Aging and ailing, Big Man keeps rocking


By KILEY ARMSTRONG

NEW YORK — It’s a touching moment, increasingly familiar to fans watching the E Street Band make its entrance: As the audience howls in anticipation and the rest of the band stands at the ready, Bruce Springsteen gently and lovingly helps Clarence Clemons walk to his saxophone at the front of the stage.

“Take your time,” Scooter says reassuringly as they inch forward. “Don’t rush. You’ve got time.”

Time is on the minds of many as E Street nears the finale of back-to-back tours that have kept the band globe-trotting for the better part of two years.

Death has touched a band that had remained unchanged for decades. And Clemons — the Big Man — is showing his 67 years. Rife with painful ailments, he moves gingerly, a huge contrast to Springsteen’s explosive and unflagging energy. Both knees have been replaced; he spent a long time in a wheelchair.

Then in February, the band appeared at the Super Bowl, before a U.S. television audience estimated at almost 100 million. And Clemons stood.

Since then, he’s logged thousands of miles with E Street. Amid doctors and physical therapy, he’s wedged in book-signings for “Big Man: Real Life & Tall Tales,” released in October. And he’s started a second book with friend and Hollywood producer Don Reo.

If sheer willpower is all it takes, the Big Man will never be down for the count.

“I always said in my life that when it doesn’t feel joyous any more, then it will be time to quit,” he said in a recent interview. “But the joy is getting better and better.”

Clemons got his first horn at age 9. He was awed by the sax sounds of King Curtis, Junior Walker, Sil Austin and Boots Randolph — and by the voice of Aretha Franklin, with whom he later recorded.

In his youth, he sloughed off racism. He had trouble forming attachments in his segregated, black high school, because it was outside the white community where his family lived.

For years, he seemed destined for football. After a car wreck ruined his Cleveland Browns tryout, he decided “God wanted me to do something else.”

He refuses to dwell on the negative. Ask about the glory days, though — the band’s gritty, camaraderie-fueled beginnings in the 1970s — and his eyes light up.

His book details the rags-to-riches adventures. As legend has it, a gale blew the door off an Asbury Park, N.J., club as Clemons — horn always at the ready — entered and asked to sit in with the Boss-to-be.

He shared a house with keyboardist Danny Federici, drummer Vini “Mad Dog” Lopez — and three boa constrictors.

The old ties still bind E Street. But Springsteen has remained his No. 1 bro-mance.
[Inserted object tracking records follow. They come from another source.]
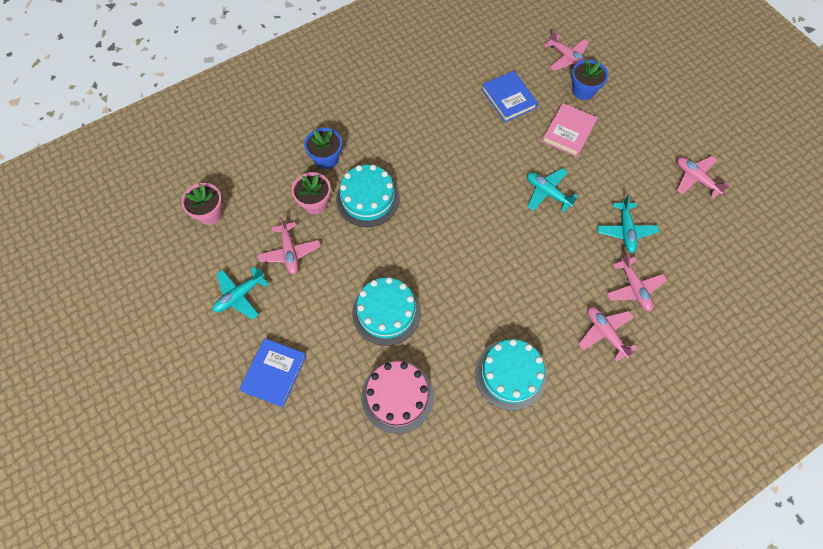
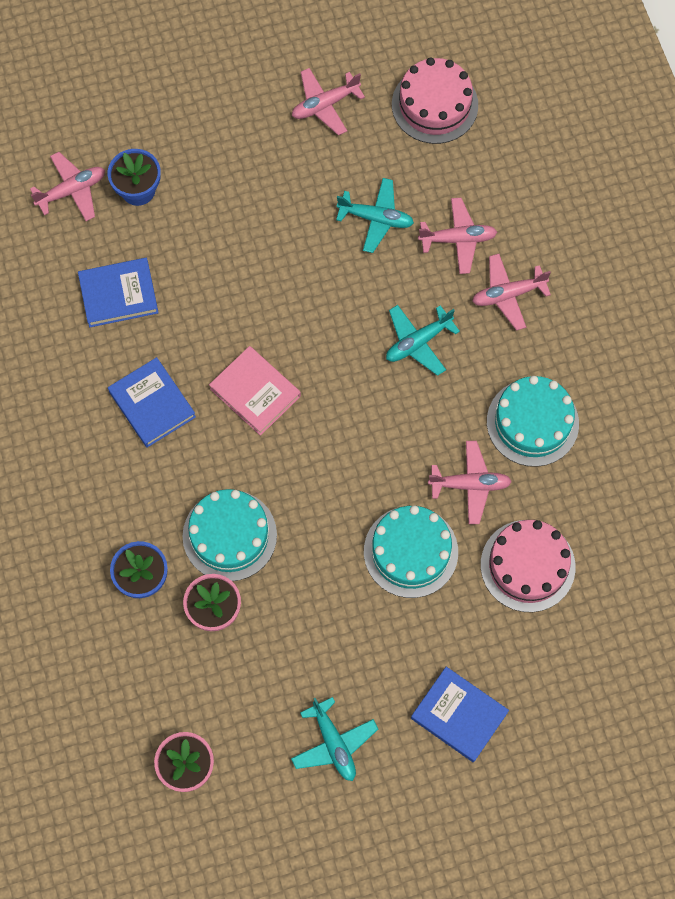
camera: 75 degrees left, 5 degrees up
pink plane [258,217,320,275] -> pink plane moved to [428,441,512,524]
turquoise plane [527,168,578,212] -> turquoise plane moved to [386,305,460,376]
pink book [542,103,597,157] -> pink book moved to [209,346,301,436]
none -> blue book [108,357,196,448]
none -> pink cake [392,57,478,144]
“When I first met him, I didn’t want to let go, and he didn’t want to let go,” said Clemons. “It’s like you finally found out what you were looking for all your life artistically, creatively.”

They were “inseparable. ... We just talked about ourselves, about what we wanted in life.”

The connection is “still there. I love being with him. I love being around him.”

Clemons admits he can’t understand how the Rock and Roll Hall of Fame could have inducted Springsteen without E Street. “We have been together as a band for 33, 34 years. And we contributed so much,” he says.

But he takes the high road: “When a fan says, ‘Man, you saved my life; I heard “Jungleland” ... and I cried ... and I felt joy in my life again,’ that’s my hall of fame.”

And to be honest, he’s had problems far greater than any Hall of Fame concerns: the knees; three hip replacements; two eye surgeries; a pacemaker; sleep apnea. He’s avoiding back surgery because “the down time is so long.”

Powerful narcotics after the knee replacements muddled his thinking, triggering depression and self-doubt — so he swapped them for a diet-and-fitness regime.

“I stopped smokin’ pot. I stopped doing any of that stuff,” except for a rare, light beer, watered down by ice.

He likes the new feeling of playing with a clear head.

“The stage is a healing floor — no matter how bad you hurt.”

On Nov. 22 in Buffalo, the band has one last blowout. Then they’ll go their separate ways for who knows how long.

“We’ll be seein’ you further up the road,” Springsteen reassured the New York City crowd.

But retirement is “something I think about,” says Clemons. “I’ll be 70 years old in a couple of years. I don’t know how much energy I’ll have left. That energy, I want to spend with my family.”